[Scene geometry reasoning data]
[Start of section]
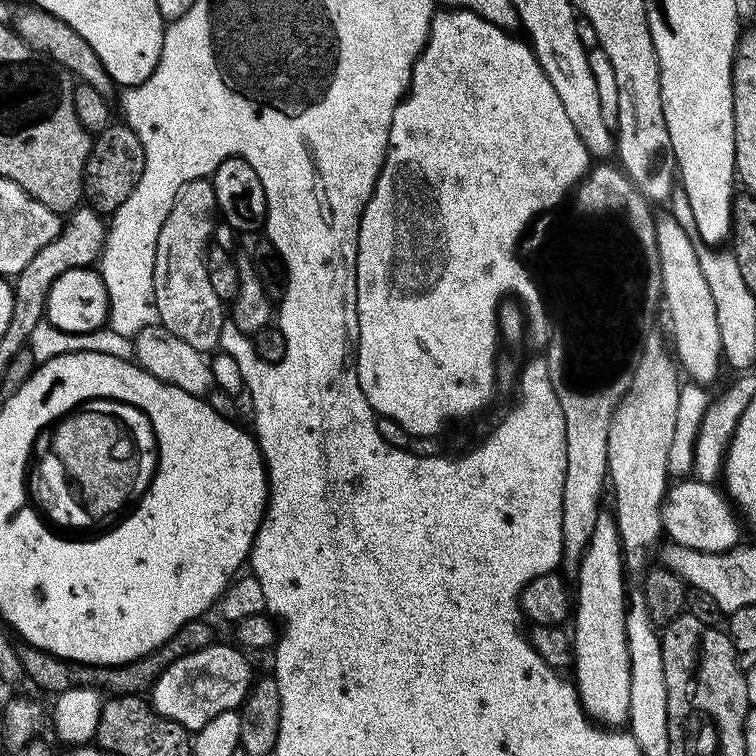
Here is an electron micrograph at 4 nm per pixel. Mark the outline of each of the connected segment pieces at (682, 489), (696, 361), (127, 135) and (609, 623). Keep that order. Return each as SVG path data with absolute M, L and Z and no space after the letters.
M695 478L681 479L665 492L662 522L663 535L671 543L690 546L690 550L729 552L741 543L741 521L727 495L716 484L707 484Z
M665 214L664 217L661 215L655 221L654 232L654 243L662 270L662 300L664 304L668 303L668 316L672 319L672 340L676 343L675 359L689 381L708 386L720 372L722 351L718 314L715 312L714 297L703 277L700 258L696 253L697 244L687 237L686 230L671 214Z
M123 122L109 124L105 132L92 141L92 149L84 171L84 200L87 207L101 214L111 214L134 194L138 178L144 173L144 147L134 130Z
M601 510L597 514L594 532L584 556L575 569L576 588L574 584L574 620L576 625L570 628L572 654L574 657L574 683L576 693L580 695L580 705L600 726L624 726L628 722L630 710L630 650L626 642L626 595L624 596L624 554L620 546L620 531L616 517L611 511Z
[End of section]
Instructions to follow: Although the records above contain pictures, your copy should give only their text, exactly as written.

Solved problem:
Here is an electron micrograph at 4 nm per pixel. Mark the outline of each of the connected segment pieces at (682, 489), (696, 361), (127, 135) and (609, 623). Keep that order. Return each as SVG path data with absolute M, L and Z and no space after the letters.
M695 478L681 479L665 492L662 522L663 535L671 543L690 546L690 550L729 552L741 543L741 521L727 495L716 484L707 484Z
M665 214L664 217L661 215L655 221L654 232L654 243L662 270L662 300L664 304L668 303L668 316L672 319L672 340L676 343L675 359L689 381L708 386L720 372L722 351L718 314L715 312L714 297L703 277L700 258L696 253L697 244L687 237L686 230L671 214Z
M123 122L109 124L105 132L92 141L92 149L84 171L84 200L87 207L101 214L111 214L134 194L138 178L144 173L144 147L134 130Z
M601 510L597 514L594 532L584 556L575 569L576 588L574 584L574 620L576 625L570 628L572 654L574 657L574 683L576 693L580 695L580 705L600 726L624 726L628 722L630 710L630 650L626 642L626 595L624 596L624 554L620 546L620 531L616 517L611 511Z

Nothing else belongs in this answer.